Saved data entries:

<<<<

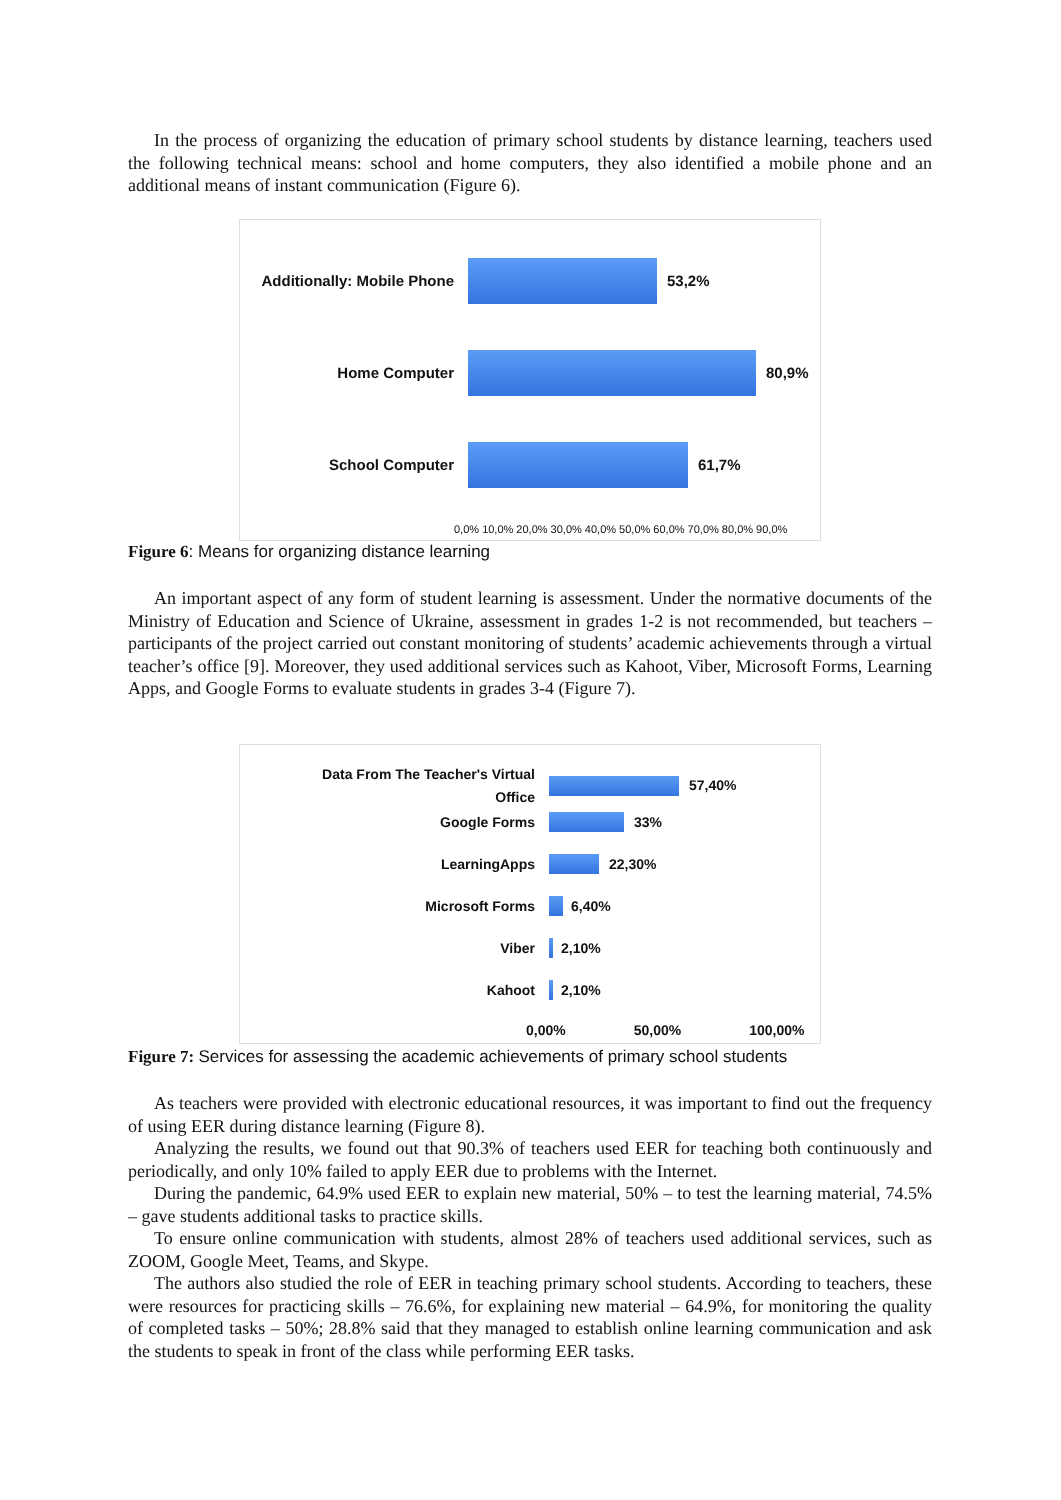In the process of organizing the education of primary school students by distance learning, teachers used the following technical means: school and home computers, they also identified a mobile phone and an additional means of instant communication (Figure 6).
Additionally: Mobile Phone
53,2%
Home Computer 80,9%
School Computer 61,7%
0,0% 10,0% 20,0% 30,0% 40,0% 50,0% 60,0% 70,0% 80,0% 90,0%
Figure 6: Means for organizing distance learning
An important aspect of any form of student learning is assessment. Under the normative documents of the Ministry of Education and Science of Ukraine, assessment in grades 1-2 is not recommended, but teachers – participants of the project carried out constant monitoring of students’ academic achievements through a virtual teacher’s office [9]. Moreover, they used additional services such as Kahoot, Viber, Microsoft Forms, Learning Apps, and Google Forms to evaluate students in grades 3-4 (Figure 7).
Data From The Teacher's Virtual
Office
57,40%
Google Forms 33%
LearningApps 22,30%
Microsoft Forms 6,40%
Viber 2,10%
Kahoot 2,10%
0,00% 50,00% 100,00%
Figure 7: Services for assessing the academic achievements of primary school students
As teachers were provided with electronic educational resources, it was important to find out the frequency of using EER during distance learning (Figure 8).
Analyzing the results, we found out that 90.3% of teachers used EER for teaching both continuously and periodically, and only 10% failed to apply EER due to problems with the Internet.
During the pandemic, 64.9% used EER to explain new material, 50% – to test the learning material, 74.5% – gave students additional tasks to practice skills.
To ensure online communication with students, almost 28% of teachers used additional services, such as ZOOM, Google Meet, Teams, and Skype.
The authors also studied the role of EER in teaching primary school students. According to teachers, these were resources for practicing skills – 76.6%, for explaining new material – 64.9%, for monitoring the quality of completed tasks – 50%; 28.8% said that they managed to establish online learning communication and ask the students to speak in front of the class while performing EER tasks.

>>>>

• [Instructions to follow]: Scan the entries above. Copy each line that has the string "resources".

• [Answer to this task]:
As teachers were provided with electronic educational resources, it was important to find out the frequency of using EER during distance learning (Figure 8).
The authors also studied the role of EER in teaching primary school students. According to teachers, these were resources for practicing skills – 76.6%, for explaining new material – 64.9%, for monitoring the quality of completed tasks – 50%; 28.8% said that they managed to establish online learning communication and ask the students to speak in front of the class while performing EER tasks.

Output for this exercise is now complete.